Discovered in 1839, hydrogen has been used in industry for decades. It even served in the Apollo space programme, as a rocket fuel.
From chemical compound to energy vector
Hydrogen is mainly produced from natural gas and used as an ingredient in industrial processes, but it is also interesting for its qualities as an energy carrier.
Hydrogen fuel cells can provide energy in two ways. The first is “power to gas”, which consists of producing hydrogen from energy sources (renewables or fossil fuels) to be stored in natural gas networks, before converting it back into electricity when it is needed.
When produced from renewable resources, it can provide low-carbon electricity and heat; a particularly valuable asset in the wake of COP 21.
In Japan, boilers using this technology have already been installed in 100,000 homes. In Fos-sur-Mer, the Jupiter 1000 project, led by GRT Gas, consists of converting surplus electricity from a wind farm and using the CO2 from industrial emissions to produce hydrogen gas and synthetic methane, which is then injected into the natural gas network.
In a school canteen in Mafate, on the island of Reunion, EDF has installed a hydrogen-based system combining the production and storage of electricity, to provide a continuous electricity supply outside the sunny periods. And another project in Dunkirk focusses on using hydrogen to bring together the management of electricity and natural gas.
Conducted by French energy company Engie, this project aims to assess the technical and economic benefits of “power to gas” technology on a national scale for the housing market, but also for transport, using a fleet of fifty buses powered by a mixture of hydrogen and natural gas.
French car manufacturers are still cautious
The second solution is “power to fuel”. This is used in transport and works by transforming on-board hydrogen and oxygen into electricity and water (according to the principle of electrolysis and the fuel cell). The electricity is then used to fuel the electric motor and batteries of the vehicle.
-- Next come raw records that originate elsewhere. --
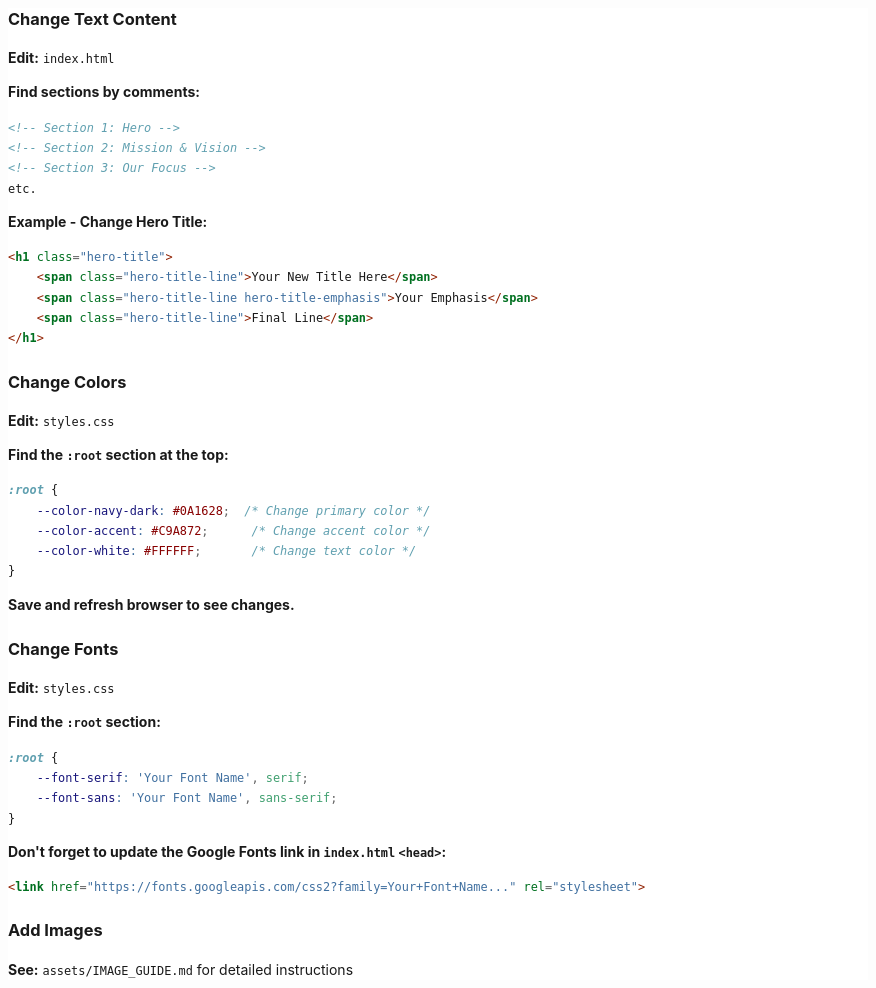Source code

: ### Change Text Content

**Edit:** `index.html`

**Find sections by comments:**
```html
<!-- Section 1: Hero -->
<!-- Section 2: Mission & Vision -->
<!-- Section 3: Our Focus -->
etc.
```

**Example - Change Hero Title:**
```html
<h1 class="hero-title">
    <span class="hero-title-line">Your New Title Here</span>
    <span class="hero-title-line hero-title-emphasis">Your Emphasis</span>
    <span class="hero-title-line">Final Line</span>
</h1>
```

### Change Colors

**Edit:** `styles.css`

**Find the `:root` section at the top:**
```css
:root {
    --color-navy-dark: #0A1628;  /* Change primary color */
    --color-accent: #C9A872;      /* Change accent color */
    --color-white: #FFFFFF;       /* Change text color */
}
```

**Save and refresh browser to see changes.**

### Change Fonts

**Edit:** `styles.css`

**Find the `:root` section:**
```css
:root {
    --font-serif: 'Your Font Name', serif;
    --font-sans: 'Your Font Name', sans-serif;
}
```

**Don't forget to update the Google Fonts link in `index.html` `<head>`:**
```html
<link href="https://fonts.googleapis.com/css2?family=Your+Font+Name..." rel="stylesheet">
```

### Add Images

**See:** `assets/IMAGE_GUIDE.md` for detailed instructions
As well as Toyota and Mirai, Honda, Hyundai, BMW, Mercedes and Audi all either offer or are currently planning hydrogen-powered models. In France, besides the fleet of Hype taxis, some forklift trucks and a few electric Kangoo vans owned by the postal service, which use hydrogen fuel cells to increase their autonomy by up to 300 kilometres, the technology has failed to seduce vehicle manufacturers.
But other French players are at the cutting-edge of these technologies, including large companies like Air Liquide and Engie, as well as start-ups like or McPhy and Symbio FCell, and even some research laboratories. French fuel company Total intends to extend its network to include 50 hydrogen fuel stations in Germany by 2018, as part of the national programme H2 Mobility Deutschland. This programme should take that number to 400 by the year 2023.